PM’s advisers urge NHS over innovation

by | 9th Aug 2013 | News

The Prime Minister's Council for Science and Technology has urged the NHS to be open to earlier and fuller engagement with innovative business of all sizes.

The Prime Minister’s Council for Science and Technology has urged the NHS to be open to earlier and fuller engagement with innovative business of all sizes.

The Service has to become world-class at developing, testing and rapidly diffusing the best new technologies and practices, but its current structures and practices can get in the way of exploiting new opportunities, the Council warns.

Culture change needs to be led from the top, with strong leadership and accountability for innovation and business partnership at the most senior levels of the NHS, it says. The government also needs to identify and implement new ways to spread innovation more widely, through reward structures for both management and front-line staff, and consider incentives for NHS trusts to collaborate more widely.

Turning to research, the Council says that the NHS provides a unique opportunity for the development of public-private partnerships between the Service, research funders and industry that would put the UK in a world-leading competitive position to turn the results of research into new ways of preventing, diagnosing and treating disease.

To this end, it says, the NHS should work with research funders to create a pre-competitive partnership with business to help identify the best drug targets and pathways, using existing and emerging genomic data, and work to improve the speed of recruitment to clinical trials for stratified medicines.

Both UK and European regulators should be engaged “immediately” to identify more appropriate and faster pathways for high-efficacy targeted therapies, the report recommends. ‘This may mean conditional approval for drugs in Phase III studies and also elimination of the requirement for extensive Phase III studies in drugs with outstanding efficacy that provide the results expected from stratification,” it suggests.

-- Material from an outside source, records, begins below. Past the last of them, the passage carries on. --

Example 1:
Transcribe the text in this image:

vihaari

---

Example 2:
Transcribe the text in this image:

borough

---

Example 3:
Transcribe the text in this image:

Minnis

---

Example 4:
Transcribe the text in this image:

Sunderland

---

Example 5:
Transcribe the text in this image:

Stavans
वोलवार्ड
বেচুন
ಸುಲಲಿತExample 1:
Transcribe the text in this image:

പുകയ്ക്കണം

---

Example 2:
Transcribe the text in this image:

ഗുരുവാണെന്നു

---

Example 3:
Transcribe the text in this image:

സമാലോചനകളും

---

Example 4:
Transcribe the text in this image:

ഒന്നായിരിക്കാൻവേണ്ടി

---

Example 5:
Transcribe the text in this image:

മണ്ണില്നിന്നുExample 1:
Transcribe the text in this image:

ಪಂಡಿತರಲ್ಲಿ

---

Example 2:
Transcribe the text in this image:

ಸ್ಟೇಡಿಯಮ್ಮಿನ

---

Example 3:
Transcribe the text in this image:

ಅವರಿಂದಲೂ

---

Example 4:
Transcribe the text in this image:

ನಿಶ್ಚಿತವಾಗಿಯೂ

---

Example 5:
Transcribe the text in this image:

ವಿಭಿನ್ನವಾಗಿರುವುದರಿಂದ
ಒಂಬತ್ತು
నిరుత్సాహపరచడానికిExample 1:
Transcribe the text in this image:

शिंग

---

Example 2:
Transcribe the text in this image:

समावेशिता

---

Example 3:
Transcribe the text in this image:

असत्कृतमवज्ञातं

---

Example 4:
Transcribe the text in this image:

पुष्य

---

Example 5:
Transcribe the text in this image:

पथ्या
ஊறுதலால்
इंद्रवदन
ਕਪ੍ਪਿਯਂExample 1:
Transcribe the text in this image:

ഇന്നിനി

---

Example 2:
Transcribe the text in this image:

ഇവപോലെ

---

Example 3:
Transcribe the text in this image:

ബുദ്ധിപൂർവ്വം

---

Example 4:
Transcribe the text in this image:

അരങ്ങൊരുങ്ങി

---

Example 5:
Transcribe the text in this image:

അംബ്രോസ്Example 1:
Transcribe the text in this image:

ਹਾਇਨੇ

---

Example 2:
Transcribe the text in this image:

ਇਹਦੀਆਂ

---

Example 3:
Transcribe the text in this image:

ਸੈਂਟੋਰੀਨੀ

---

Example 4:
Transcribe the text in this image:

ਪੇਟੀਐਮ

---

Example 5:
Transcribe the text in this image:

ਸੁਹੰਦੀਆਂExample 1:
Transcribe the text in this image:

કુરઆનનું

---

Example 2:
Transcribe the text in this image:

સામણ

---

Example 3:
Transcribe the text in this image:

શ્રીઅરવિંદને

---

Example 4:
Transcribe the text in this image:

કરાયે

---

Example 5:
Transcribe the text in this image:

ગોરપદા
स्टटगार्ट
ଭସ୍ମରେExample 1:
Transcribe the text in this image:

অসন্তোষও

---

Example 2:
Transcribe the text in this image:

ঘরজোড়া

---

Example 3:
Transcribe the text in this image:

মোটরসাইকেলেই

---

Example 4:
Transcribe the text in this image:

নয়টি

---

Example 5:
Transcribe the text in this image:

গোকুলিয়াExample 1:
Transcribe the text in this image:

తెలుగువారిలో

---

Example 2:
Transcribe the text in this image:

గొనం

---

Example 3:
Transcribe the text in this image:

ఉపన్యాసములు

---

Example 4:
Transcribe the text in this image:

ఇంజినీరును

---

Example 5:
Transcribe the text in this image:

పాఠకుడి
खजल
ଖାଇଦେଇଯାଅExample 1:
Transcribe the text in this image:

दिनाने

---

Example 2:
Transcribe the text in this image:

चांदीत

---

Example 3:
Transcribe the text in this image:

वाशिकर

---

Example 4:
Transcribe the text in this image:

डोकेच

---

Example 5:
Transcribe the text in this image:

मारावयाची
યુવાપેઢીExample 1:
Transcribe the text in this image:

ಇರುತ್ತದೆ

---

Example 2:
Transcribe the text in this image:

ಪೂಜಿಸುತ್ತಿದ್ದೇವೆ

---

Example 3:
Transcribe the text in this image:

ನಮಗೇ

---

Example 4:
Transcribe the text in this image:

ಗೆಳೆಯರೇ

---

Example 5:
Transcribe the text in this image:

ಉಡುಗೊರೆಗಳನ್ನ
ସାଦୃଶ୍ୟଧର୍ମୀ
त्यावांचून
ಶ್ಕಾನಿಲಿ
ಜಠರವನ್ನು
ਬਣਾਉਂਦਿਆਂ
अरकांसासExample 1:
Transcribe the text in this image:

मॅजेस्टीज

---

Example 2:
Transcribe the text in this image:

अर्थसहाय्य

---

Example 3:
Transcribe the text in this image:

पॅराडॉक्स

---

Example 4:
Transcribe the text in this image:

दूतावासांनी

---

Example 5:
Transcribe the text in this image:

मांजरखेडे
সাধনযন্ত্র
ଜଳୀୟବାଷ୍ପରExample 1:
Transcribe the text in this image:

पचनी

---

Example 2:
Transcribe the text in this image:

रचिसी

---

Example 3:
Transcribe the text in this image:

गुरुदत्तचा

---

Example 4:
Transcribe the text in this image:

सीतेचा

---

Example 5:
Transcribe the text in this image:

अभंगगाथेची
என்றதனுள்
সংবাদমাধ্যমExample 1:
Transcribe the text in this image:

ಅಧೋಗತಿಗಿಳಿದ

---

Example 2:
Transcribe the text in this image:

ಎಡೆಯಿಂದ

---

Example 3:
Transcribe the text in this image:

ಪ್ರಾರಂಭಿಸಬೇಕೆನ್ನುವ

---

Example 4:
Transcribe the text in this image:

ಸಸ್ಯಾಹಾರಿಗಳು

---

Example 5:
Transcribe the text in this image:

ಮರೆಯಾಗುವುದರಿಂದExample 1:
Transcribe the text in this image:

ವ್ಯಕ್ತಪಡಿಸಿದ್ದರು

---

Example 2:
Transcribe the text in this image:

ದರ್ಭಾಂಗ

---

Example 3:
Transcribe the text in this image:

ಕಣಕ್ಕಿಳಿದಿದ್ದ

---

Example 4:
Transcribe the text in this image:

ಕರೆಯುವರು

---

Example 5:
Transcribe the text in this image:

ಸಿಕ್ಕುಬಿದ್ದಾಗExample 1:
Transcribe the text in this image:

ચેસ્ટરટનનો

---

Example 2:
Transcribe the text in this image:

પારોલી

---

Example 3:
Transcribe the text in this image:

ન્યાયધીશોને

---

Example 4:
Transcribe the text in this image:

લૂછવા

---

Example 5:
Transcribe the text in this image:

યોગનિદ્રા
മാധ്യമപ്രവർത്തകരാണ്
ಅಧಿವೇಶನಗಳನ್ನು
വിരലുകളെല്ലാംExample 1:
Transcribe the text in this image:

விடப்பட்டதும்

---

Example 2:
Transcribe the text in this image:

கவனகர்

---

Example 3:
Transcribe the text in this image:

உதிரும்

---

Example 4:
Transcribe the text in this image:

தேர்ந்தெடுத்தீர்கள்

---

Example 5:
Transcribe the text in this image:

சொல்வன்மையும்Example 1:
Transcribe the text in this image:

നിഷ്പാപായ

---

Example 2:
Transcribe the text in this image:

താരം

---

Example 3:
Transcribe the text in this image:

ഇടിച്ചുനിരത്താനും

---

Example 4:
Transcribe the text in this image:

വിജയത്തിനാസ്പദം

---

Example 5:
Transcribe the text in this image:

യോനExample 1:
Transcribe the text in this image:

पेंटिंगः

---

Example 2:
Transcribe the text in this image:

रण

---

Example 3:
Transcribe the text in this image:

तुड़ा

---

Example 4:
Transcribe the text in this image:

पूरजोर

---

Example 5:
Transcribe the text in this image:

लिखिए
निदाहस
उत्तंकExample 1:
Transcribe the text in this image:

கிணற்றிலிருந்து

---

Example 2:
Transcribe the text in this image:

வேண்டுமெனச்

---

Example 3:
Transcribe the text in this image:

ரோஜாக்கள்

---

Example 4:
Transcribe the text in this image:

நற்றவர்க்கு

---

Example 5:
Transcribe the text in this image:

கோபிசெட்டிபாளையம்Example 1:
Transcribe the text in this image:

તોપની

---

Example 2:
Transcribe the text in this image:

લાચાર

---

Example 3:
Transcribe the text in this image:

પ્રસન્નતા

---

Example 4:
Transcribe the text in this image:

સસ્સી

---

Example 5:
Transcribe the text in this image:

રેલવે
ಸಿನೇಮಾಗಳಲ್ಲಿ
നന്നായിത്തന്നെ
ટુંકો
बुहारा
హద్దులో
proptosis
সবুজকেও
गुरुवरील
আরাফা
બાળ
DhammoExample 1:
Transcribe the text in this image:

The NHS has to demonstrate much earlier and more complete uptake of cost-effective new products, it emphasises. For example, it should reconsider the value of high-efficacy stratified medicines, taking into account the wider benefits to patients and their families, benefits to society outside the NHS, and “the longer-term benefits associated with the structural changes in health provision brought by high-efficacy therapies.”

Finally, it says, the National Institute for Health and Care Excellence (NICE) should work with industry to define unmet health needs and design appropriate clinical studies that could provide innovative cost-effective solutions tailored to the system’s needs “and where adjudication of value could be achieved more rapidly after regulatory approval.”